Ну, выпили они, песен попели, а остаток спирта развели водой, побрызгали на мозги, крышкой их прикрыли и перебинтовали. И положили папу в погреб на хер. Чтоб немцы не увидели, если придут, а то могли что нехорошее подумать.

На другой день слышат из погреба — кряхтит! О, живет еще! Их стал стон раздражать, и они дали ему выпить. И спустили ему туда воды бутылку. Через неделю приходят немцы: а где тут у вас большевик? Он лежит себе, а немцы пришли. В газете было уже опубликовано, что папа мертвый. «Не имеете права второй раз убивать!» А это был 43-й год, октябрь, а в 44-м пришли наши. Немцы подумали и сказали: «Да ну его на хер, этого больного, пусть лежит». И он лежал. Отлежался, ожил… С головой уже все нормально. Кстати, у него потом не было к маме претензий, что она его спирт выпила с сестрой. Они потом жили хорошо, он маму пережил на год.

Рабочая лошадь В.Г. Красняка. На такой лошади он сбил немецкого генерала (остался жить) и румынского (умер).

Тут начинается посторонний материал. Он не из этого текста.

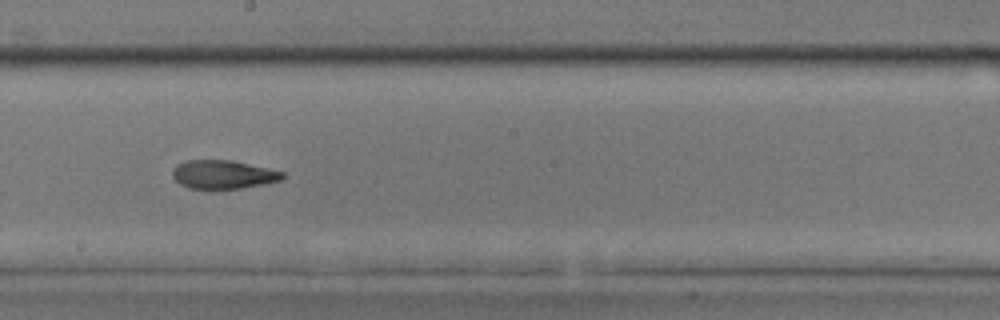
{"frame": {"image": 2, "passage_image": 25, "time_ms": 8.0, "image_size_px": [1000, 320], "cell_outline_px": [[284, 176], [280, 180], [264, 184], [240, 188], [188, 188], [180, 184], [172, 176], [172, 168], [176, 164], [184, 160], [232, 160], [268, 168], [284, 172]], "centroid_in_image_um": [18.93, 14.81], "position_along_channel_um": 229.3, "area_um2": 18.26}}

После этого случая жизнь Красняка В.Г. на некоторое время пошла по другому пути.Рабочая лошадь В.Г. Красняка. На такой лошади он сбил немецкого генерала (остался жить) и румынского (умер). После этого случая жизнь Красняка В.Г. на некоторое время пошла по другому пути.А в 44-м году 10 апреля освобождают Одессу. Мама рассказывала, что она с девчатами бегала вручать сирень солдатикам, ей было 22 года. А те говорят: «Ничего не понимаем! Освобождали Николаев — город весь черный, освобождали Херсон — город весь спаленный. Приходим в Одессу через 10 дней, а у вас на Дерибасовской пиво, квас, вот сирень, девочки в белых носочках, как будто и войны не было». А почему так? В Одессе всегда жизнь идет. Любили город Одессу, все любили. И при румынах жизнь была! Румыну бутылку водки поставь — и делай, что хочешь, выноси-продавай-меняй. Румыны же с Гитлером договорились, и он сказал: Одессу отдать румынам! Был же раньше Бессарабский край, и мы, когда отодвигали границу, забрали Бессарабию, а так-то за Днестром была уже граница, до Днестра от нас 50 км. И граница с Днестра перешла на Дунай.

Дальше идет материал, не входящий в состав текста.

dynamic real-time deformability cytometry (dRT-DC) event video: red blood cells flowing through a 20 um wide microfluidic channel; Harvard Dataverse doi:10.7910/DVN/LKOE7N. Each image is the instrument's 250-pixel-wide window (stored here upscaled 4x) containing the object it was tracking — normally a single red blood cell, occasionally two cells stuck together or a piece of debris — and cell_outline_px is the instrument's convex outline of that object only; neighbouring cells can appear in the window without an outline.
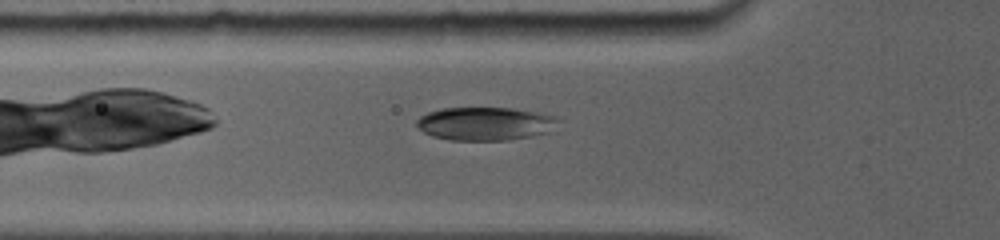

Освободили город — и опять все на Куликовое поле! И папу туда! «Водители, 10 шагов вперед!» Он опять один. Короче, папа опять делает 10 шагов вперед. Окружение, оккупация — никого это не волновало. Ему полуторку — и в армию Черняховского! На машину поставили 4 пулемета, дали пулеметчика, а папа как заряжающий, подающий. Считалось, что они охраняли Черняховского.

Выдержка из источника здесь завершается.